Professor Emeritus, Faculty of Fundamental and Biomedical Sciences of the Saints Peres. Rene Descartes University, Paris Cite & INSERM UMR-S 1124. 45 rue des Saints Fathers Paris.

Corresponding Author: Michel Goldberg, Professor Emeritus, Faculty of Fundamental and Biomedical Sciences of the Saints Peres. Rene Descartes University, Paris Cite & INSERM UMR-S 1124. 45 rue des Saints Fathers Paris, E-Mail: [email protected]

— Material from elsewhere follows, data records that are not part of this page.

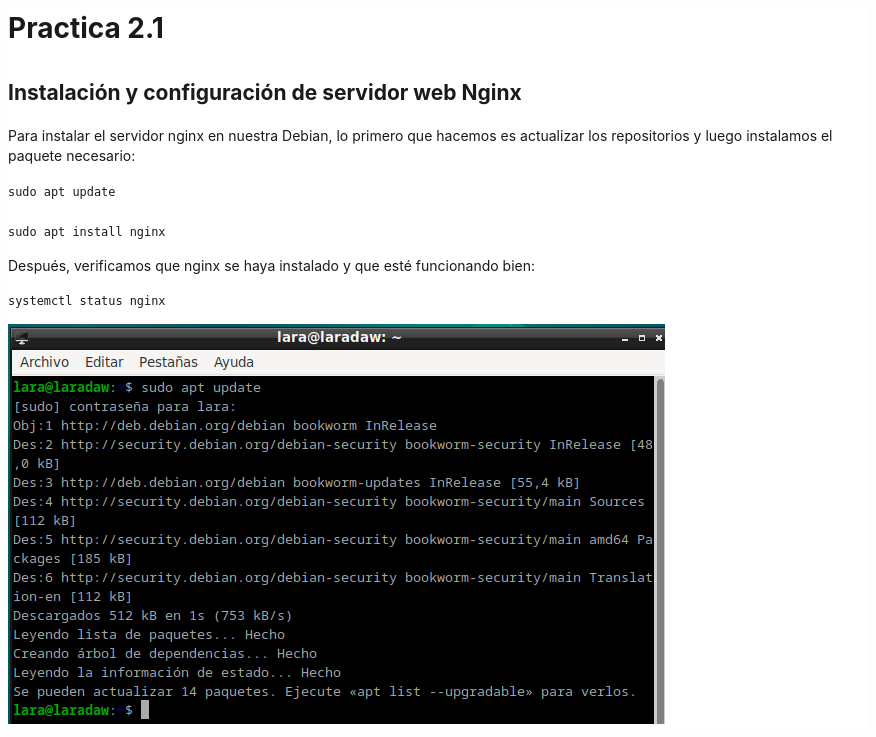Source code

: # Practica 2.1
## Instalación y configuración de servidor web Nginx
Para instalar el servidor nginx en nuestra Debian, lo primero que hacemos es actualizar los repositorios y luego instalamos el paquete necesario:

```
sudo apt update

sudo apt install nginx
```

Después, verificamos que nginx se haya instalado y que esté funcionando bien:

```
systemctl status nginx
```

![Foto 1](../docs/assets/images/Practica%202.1/s1.png)
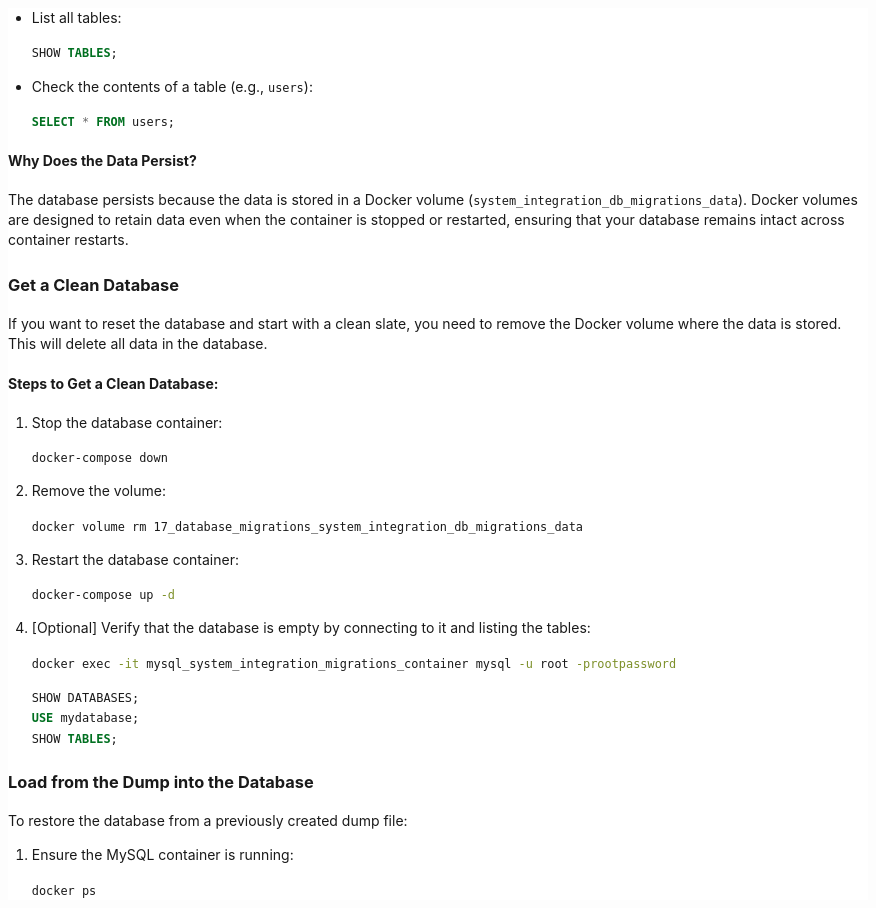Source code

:    - List all tables:
     ```sql
     SHOW TABLES;
     ```

   - Check the contents of a table (e.g., `users`):
     ```sql
     SELECT * FROM users;
     ```

#### Why Does the Data Persist?

The database persists because the data is stored in a Docker volume (`system_integration_db_migrations_data`). Docker volumes are designed to retain data even when the container is stopped or restarted, ensuring that your database remains intact across container restarts.


### Get a Clean Database

If you want to reset the database and start with a clean slate, you need to remove the Docker volume where the data is stored. This will delete all data in the database.

#### Steps to Get a Clean Database:

1. Stop the database container:
   ```bash
   docker-compose down
   ```

2. Remove the volume:
   ```bash
   docker volume rm 17_database_migrations_system_integration_db_migrations_data
   ```

3. Restart the database container:
   ```bash
   docker-compose up -d
   ```

4. [Optional] Verify that the database is empty by connecting to it and listing the tables:
   ```bash
   docker exec -it mysql_system_integration_migrations_container mysql -u root -prootpassword
   ```
   ```sql
   SHOW DATABASES;
   USE mydatabase;
   SHOW TABLES;
   ```


### Load from the Dump into the Database

To restore the database from a previously created dump file:

1. Ensure the MySQL container is running:
   ```bash
   docker ps
   ```
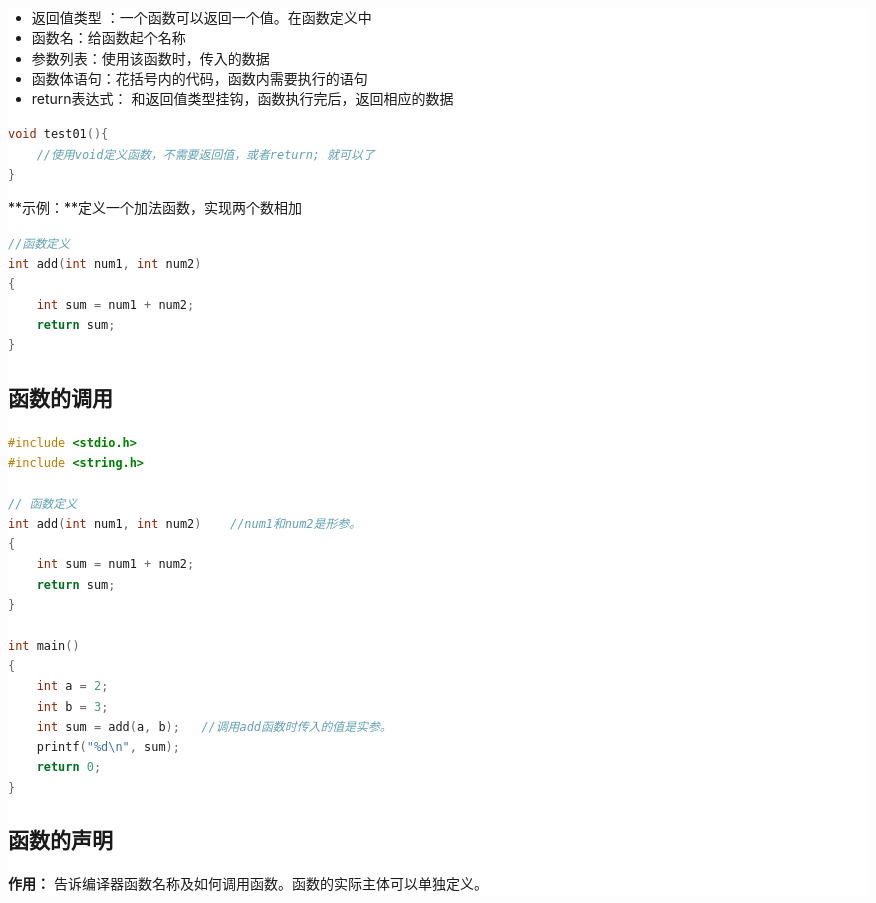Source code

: * 返回值类型 ：一个函数可以返回一个值。在函数定义中
* 函数名：给函数起个名称
* 参数列表：使用该函数时，传入的数据
* 函数体语句：花括号内的代码，函数内需要执行的语句
* return表达式： 和返回值类型挂钩，函数执行完后，返回相应的数据

```c
void test01(){
    //使用void定义函数，不需要返回值，或者return; 就可以了
}
```





**示例：**定义一个加法函数，实现两个数相加

```c
//函数定义
int add(int num1, int num2)
{
	int sum = num1 + num2;
	return sum;
}
```

## 函数的调用

```c
#include <stdio.h>
#include <string.h>

// 函数定义
int add(int num1, int num2)    //num1和num2是形参。
{
    int sum = num1 + num2;
    return sum;
}

int main()   
{
    int a = 2;
    int b = 3;
    int sum = add(a, b);   //调用add函数时传入的值是实参。
    printf("%d\n", sum);
    return 0;
}
```

## 函数的声明

**作用：** 告诉编译器函数名称及如何调用函数。函数的实际主体可以单独定义。


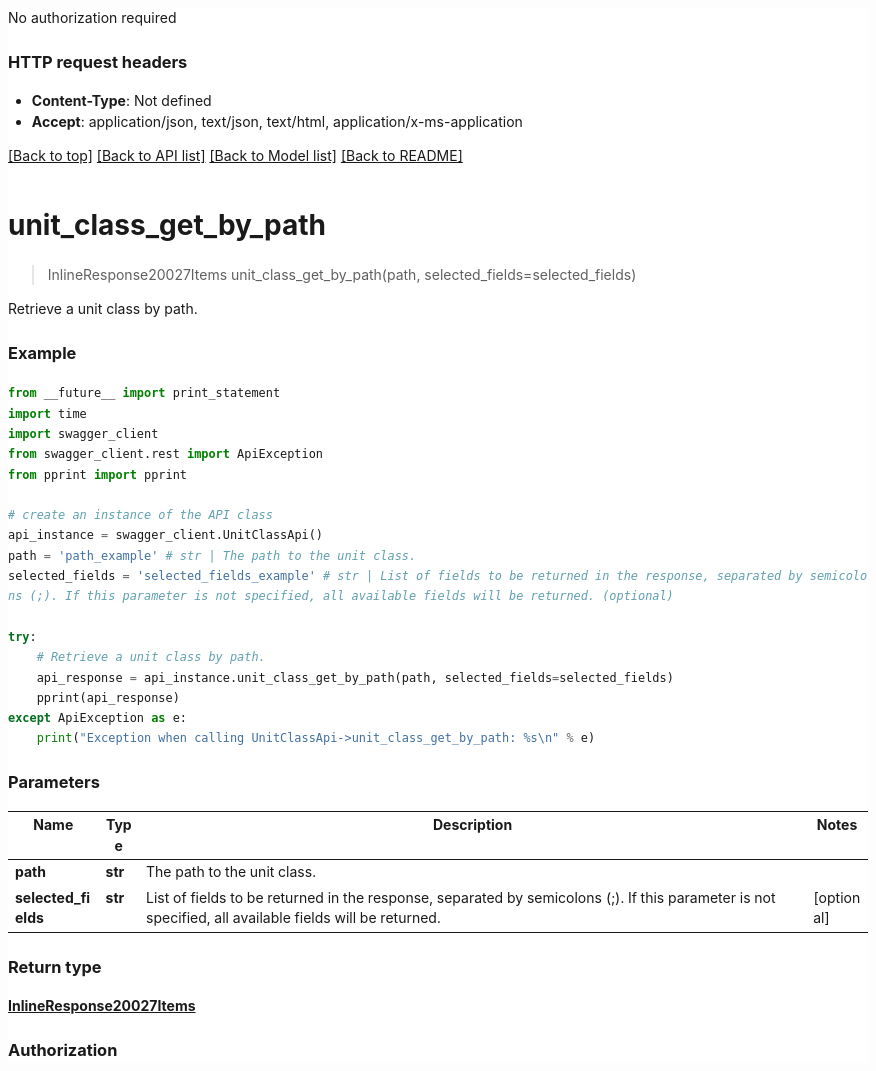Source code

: No authorization required

### HTTP request headers

 - **Content-Type**: Not defined
 - **Accept**: application/json, text/json, text/html, application/x-ms-application

[[Back to top]](#) [[Back to API list]](../README.md#documentation-for-api-endpoints) [[Back to Model list]](../README.md#documentation-for-models) [[Back to README]](../README.md)

# **unit_class_get_by_path**
> InlineResponse20027Items unit_class_get_by_path(path, selected_fields=selected_fields)

Retrieve a unit class by path.

### Example 
```python
from __future__ import print_statement
import time
import swagger_client
from swagger_client.rest import ApiException
from pprint import pprint

# create an instance of the API class
api_instance = swagger_client.UnitClassApi()
path = 'path_example' # str | The path to the unit class.
selected_fields = 'selected_fields_example' # str | List of fields to be returned in the response, separated by semicolons (;). If this parameter is not specified, all available fields will be returned. (optional)

try: 
    # Retrieve a unit class by path.
    api_response = api_instance.unit_class_get_by_path(path, selected_fields=selected_fields)
    pprint(api_response)
except ApiException as e:
    print("Exception when calling UnitClassApi->unit_class_get_by_path: %s\n" % e)
```

### Parameters

Name | Type | Description  | Notes
------------- | ------------- | ------------- | -------------
 **path** | **str**| The path to the unit class. | 
 **selected_fields** | **str**| List of fields to be returned in the response, separated by semicolons (;). If this parameter is not specified, all available fields will be returned. | [optional] 

### Return type

[**InlineResponse20027Items**](InlineResponse20027Items.md)

### Authorization
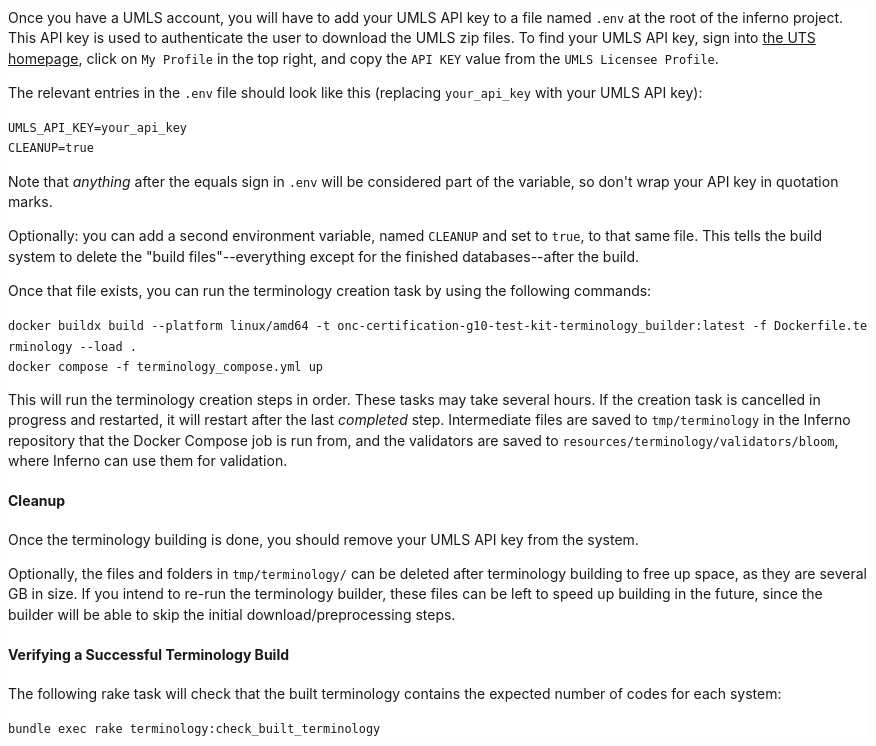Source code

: Once you have a UMLS account, you will have to add your UMLS API key to a file
named `.env` at the root of the inferno project. This API key is used to
authenticate the user to download the UMLS zip files. To find your UMLS API key,
sign into [the UTS homepage](https://uts.nlm.nih.gov/uts/), click on `My
Profile` in the top right, and copy the `API KEY` value from the `UMLS Licensee
Profile`.

The relevant entries in the `.env` file should look like this (replacing
`your_api_key` with your UMLS API key):

```shell
UMLS_API_KEY=your_api_key
CLEANUP=true
```

Note that _anything_ after the equals sign in `.env` will be considered part of
the variable, so don't wrap your API key in quotation marks.

Optionally: you can add a second environment variable, named `CLEANUP` and set
to `true`, to that same file. This tells the build system to delete the "build
files"--everything except for the finished databases--after the build.

Once that file exists, you can run the terminology creation task by using the
following commands:

```shell
docker buildx build --platform linux/amd64 -t onc-certification-g10-test-kit-terminology_builder:latest -f Dockerfile.terminology --load .
docker compose -f terminology_compose.yml up
```

This will run the terminology creation steps in order. These tasks may take
several hours. If the creation task is cancelled in progress and restarted, it
will restart after the last _completed_ step. Intermediate files are saved to
`tmp/terminology` in the Inferno repository that the Docker Compose job is run
from, and the validators are saved to `resources/terminology/validators/bloom`,
where Inferno can use them for validation.

#### Cleanup

Once the terminology building is done, you should remove your UMLS API key from
the system.

Optionally, the files and folders in `tmp/terminology/` can be deleted after
terminology building to free up space, as they are several GB in size. If you
intend to re-run the terminology builder, these files can be left to speed up
building in the future, since the builder will be able to skip the initial
download/preprocessing steps.

#### Verifying a Successful Terminology Build

The following rake task will check that the built terminology contains the
expected number of codes for each system:

```shell
bundle exec rake terminology:check_built_terminology
```
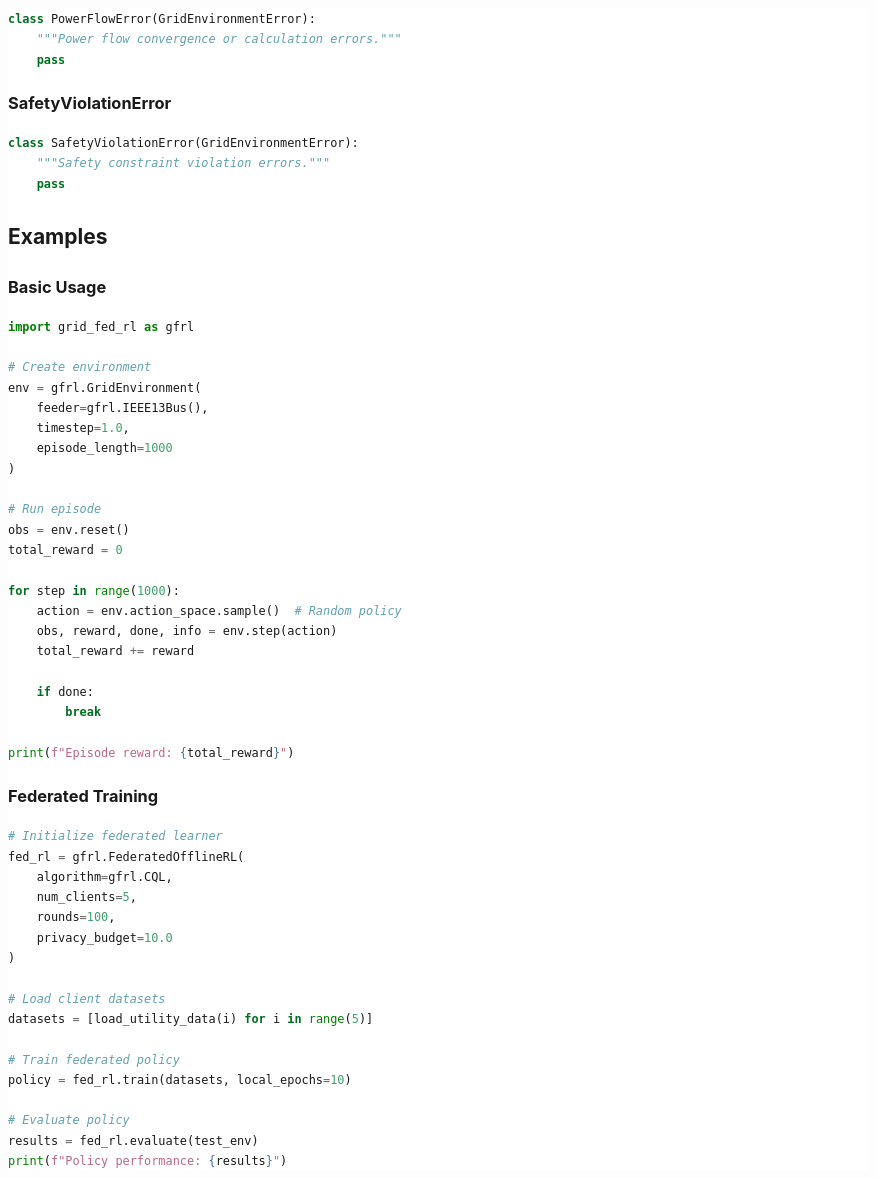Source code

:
 ```python
class PowerFlowError(GridEnvironmentError):
    """Power flow convergence or calculation errors."""
    pass
```

### SafetyViolationError

```python
class SafetyViolationError(GridEnvironmentError):
    """Safety constraint violation errors."""
    pass
```

## Examples

### Basic Usage

```python
import grid_fed_rl as gfrl

# Create environment
env = gfrl.GridEnvironment(
    feeder=gfrl.IEEE13Bus(),
    timestep=1.0,
    episode_length=1000
)

# Run episode
obs = env.reset()
total_reward = 0

for step in range(1000):
    action = env.action_space.sample()  # Random policy
    obs, reward, done, info = env.step(action)
    total_reward += reward
    
    if done:
        break

print(f"Episode reward: {total_reward}")
```

### Federated Training

```python
# Initialize federated learner
fed_rl = gfrl.FederatedOfflineRL(
    algorithm=gfrl.CQL,
    num_clients=5,
    rounds=100,
    privacy_budget=10.0
)

# Load client datasets
datasets = [load_utility_data(i) for i in range(5)]

# Train federated policy  
policy = fed_rl.train(datasets, local_epochs=10)

# Evaluate policy
results = fed_rl.evaluate(test_env)
print(f"Policy performance: {results}")
```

Received Date: 09 Nov 2018  
Accepted Date: 13 Nov 2018   
Published Date: 14 Nov 2018
Copyright © 2018 Goldberg M
Citation: Goldberg M. (2018). Mesenchymal Stem Cells and Osteogenic Differentiation. Mathews J Dentistry. 3(2): 025.

ABSTRACT

The osteogenic differentiation of mesenchymal stem cells consists 1: in an early peak regulating the number of cells, 2: transcription and protein expression of alkaline phosphatase, 3: this is followed by high expression of osteocalcin and osteopontin. Perivascular mesenchymal stem cells and macrophages form niches that harbor dormant and self-renewing HSCs. Bone regeneration is obtained by culture-expanded human mesenchymal stem cells: osteogenic, chondrogenic, adipogenic and mature marrow stromal lineages. Two distinct niches supporting HSCs were identified: the osteoblastic and the vascular niches. They produce daughter cells. Asymmetric division means that they divide into 2 daughter cells; one daughter cell remaining in the niche as a stem cell, while the other leaves the niche to produce a large number of progeny. Symmetric division implies that stem cells divide into 2 identical daughter cells. Recent studies suggested a perivascular nature of the MSC niche, isolated from all tissue types tested. Localization of CD45-/CD31-/Sca-1+/Thy-1+ cells was found, using the markers Stro-1 and CD146, lining blood vessels in human bone marrow and dental pulp. The cells also expressed aSMA and 3G5, a pericyte associated cell-surface marker. The gene expression profiles of Oct4 and Nanog, Runx2, collagen type I, and bone sialoprotein demonstrate that the cells differentiated into osteoblasts and lost their self-renewal capability, as there was no expression of Oct4 and Nanog in the differentiated cells and in the ALP-enriched population, despite the expression of osteoblasts-related genes was enhanced.

KEYWORDS

Osteogenic Differentiation; Osteoblastic and Vascular Niches; a-Smooth Muscle Actin; Immunohistochemical Localization of CD45-/CD31-/Sca-1+/Thy-1+ cells.